# Source document:

****************************************

The other major use case are fact checkers (AKA theorem provers) that seek for evidences for some facts of interest on demand. Some operations may be defined only in the case a certain fact is known. For example, if you have an (unordered) set, you can deterministically extract its element iff it's size == 1.
def the[T](x: Collection[T], uniqueness: ✓(size(x) == 1) = implicit): T
Now you can write an implicits provider (theorem prover) that performs static code analysis and produces an evidence of the fact above if it has found that the set must have precisely one element. In the case the prover has failed to check the condition, you can either make a proof by hand (see below), or do this:
Knowing additional facts can often speed up operation. Say, you want to reduce a list by a binary operation. It always takes not more than n executions of the operation, but if the operation is associative, on a machine with data parallelism, you can perform the reduction in O(log n) operation, which is an exponential speedup! Associativity also enables reduction on incomplete lists, you can just “sum up” everything known and than add up new elements as soon as they appear. To use this advantage, you can use optional evidence argument. If the fact checker will be able to confirm associativity, it'll provide an evidence, otherwise None:def reduce[T](op: (T, T) => T, associativity: Option[ {val a: T, val b: T, val c: T} => ✓(op(op(a, b), c) == op(a, op(b, c)) ]): T
What can you do with such upgraded Scala?

****************************************

Stored data entries
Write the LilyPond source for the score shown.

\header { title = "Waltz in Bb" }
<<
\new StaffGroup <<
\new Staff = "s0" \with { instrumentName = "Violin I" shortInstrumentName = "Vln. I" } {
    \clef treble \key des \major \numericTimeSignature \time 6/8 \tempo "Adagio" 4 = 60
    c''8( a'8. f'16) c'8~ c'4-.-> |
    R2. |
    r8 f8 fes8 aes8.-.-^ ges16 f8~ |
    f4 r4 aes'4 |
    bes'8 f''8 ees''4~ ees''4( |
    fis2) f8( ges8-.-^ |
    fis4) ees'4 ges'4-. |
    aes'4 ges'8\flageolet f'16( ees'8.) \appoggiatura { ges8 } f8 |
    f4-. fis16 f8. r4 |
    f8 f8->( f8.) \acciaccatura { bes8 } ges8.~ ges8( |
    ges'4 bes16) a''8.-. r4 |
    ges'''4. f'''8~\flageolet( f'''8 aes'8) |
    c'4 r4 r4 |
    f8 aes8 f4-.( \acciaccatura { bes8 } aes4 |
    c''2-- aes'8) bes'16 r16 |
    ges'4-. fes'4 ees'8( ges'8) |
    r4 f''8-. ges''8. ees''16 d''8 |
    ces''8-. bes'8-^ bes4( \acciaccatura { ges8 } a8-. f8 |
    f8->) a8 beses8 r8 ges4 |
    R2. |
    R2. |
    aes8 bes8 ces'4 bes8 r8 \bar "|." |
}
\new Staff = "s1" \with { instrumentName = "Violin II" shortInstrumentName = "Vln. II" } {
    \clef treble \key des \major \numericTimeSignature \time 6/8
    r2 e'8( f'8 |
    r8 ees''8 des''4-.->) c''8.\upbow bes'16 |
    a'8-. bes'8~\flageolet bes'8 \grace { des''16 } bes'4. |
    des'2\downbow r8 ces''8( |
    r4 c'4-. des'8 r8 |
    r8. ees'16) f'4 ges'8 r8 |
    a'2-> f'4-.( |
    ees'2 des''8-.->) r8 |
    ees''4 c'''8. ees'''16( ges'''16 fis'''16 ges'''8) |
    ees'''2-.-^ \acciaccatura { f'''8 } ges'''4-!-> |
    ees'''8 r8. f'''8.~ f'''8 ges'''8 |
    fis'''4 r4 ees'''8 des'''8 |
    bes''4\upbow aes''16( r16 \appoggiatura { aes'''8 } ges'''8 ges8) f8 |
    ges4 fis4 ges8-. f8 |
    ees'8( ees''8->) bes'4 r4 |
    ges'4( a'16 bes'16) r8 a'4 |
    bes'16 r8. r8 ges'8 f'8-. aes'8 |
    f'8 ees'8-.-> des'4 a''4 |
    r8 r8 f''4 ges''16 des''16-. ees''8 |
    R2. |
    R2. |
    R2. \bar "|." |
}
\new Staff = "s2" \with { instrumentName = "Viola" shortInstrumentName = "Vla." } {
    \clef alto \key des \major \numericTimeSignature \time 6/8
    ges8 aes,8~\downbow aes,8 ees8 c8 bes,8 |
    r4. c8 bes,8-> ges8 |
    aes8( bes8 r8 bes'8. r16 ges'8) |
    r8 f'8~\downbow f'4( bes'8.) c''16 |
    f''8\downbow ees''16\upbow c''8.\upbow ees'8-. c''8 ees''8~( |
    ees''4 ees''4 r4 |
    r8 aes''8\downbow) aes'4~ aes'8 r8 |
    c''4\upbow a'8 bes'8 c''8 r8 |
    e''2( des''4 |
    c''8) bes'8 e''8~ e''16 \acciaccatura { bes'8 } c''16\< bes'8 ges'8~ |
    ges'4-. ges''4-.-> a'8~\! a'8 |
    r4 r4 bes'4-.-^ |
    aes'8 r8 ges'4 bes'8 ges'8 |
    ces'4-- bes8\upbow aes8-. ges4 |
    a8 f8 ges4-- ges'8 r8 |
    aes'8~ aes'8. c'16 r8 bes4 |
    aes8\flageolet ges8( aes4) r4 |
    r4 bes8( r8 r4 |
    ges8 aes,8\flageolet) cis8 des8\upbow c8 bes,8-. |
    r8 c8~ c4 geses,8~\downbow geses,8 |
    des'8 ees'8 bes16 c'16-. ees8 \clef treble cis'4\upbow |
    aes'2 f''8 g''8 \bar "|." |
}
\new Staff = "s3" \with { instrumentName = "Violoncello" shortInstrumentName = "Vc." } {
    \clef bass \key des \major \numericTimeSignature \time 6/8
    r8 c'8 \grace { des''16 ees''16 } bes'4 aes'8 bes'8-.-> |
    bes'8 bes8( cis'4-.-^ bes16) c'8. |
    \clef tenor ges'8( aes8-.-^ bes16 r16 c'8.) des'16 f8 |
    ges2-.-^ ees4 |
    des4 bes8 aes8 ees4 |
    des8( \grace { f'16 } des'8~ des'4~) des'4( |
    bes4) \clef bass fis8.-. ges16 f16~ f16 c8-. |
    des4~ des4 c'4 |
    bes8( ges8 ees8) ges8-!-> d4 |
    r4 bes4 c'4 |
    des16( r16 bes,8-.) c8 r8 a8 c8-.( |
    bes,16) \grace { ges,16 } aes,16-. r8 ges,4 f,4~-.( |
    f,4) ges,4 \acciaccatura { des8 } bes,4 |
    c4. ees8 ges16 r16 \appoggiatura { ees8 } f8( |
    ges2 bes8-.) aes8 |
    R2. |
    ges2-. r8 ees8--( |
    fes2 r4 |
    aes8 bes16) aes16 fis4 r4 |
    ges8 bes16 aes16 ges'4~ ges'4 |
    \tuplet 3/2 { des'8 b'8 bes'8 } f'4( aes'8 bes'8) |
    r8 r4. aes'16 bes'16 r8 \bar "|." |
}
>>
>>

****************************************

# Work order 1:
Please translate this sentence from the passage on Scala fact checkers into Spanish: "Knowing additional facts can often speed up operation."
# Work order 2:
According to the passage on Scala fact checkers, in how many operations can a reduction with an associative operation be performed on a machine with data parallelism?
# Work order 3:
Pick up the passage on Scala fact checkers from where it stops and continue it.
You will not need the entries to complete the tasks.

# Answer section 1:
Conocer hechos adicionales a menudo puede acelerar la operación.

# Answer section 2:
In O(log n) operations.

# Answer section 3:
I won't be talking about how great type providers are in the respect of interoperability with foreign world: SQL, XML, etc., for it's rather obvious, it's a breakthrough. It's also rather straightforward that with type providers and macros you can achieve lots of things directly in libraries instead of writing compiler plugins. With fact checkers and constraint-based optimization we'll also be able to gain some considerable speed-up.
The big deal for me is that upgraded Scala gets mathematics right:
– We can correctly encode theories: structures like group, ring, algebra, topological space, category, etc.
– We can amend the standard library in such a (backward compatible) way that the hierarchies of number types and collection types would respect their mathematical nature; Int would be an instance of a ring, Option[T] an endofunctor and so on.
– We'll be able reason about types and programs, see this post. In fact, Scala will gain another dimension, it'll be not only a programming language, but also a proof assistant with unprecedented flexibility of notation.
The other big deal is that we introduce side-effect typing and also the ideas proposed in Scala Virtualized can be extended much further! We'll be able to build very complicated DSLs in a typesafe way. With certain amount of effort it should be possible to represent a complicated dependently typed language such as Agda as a Scala DSL.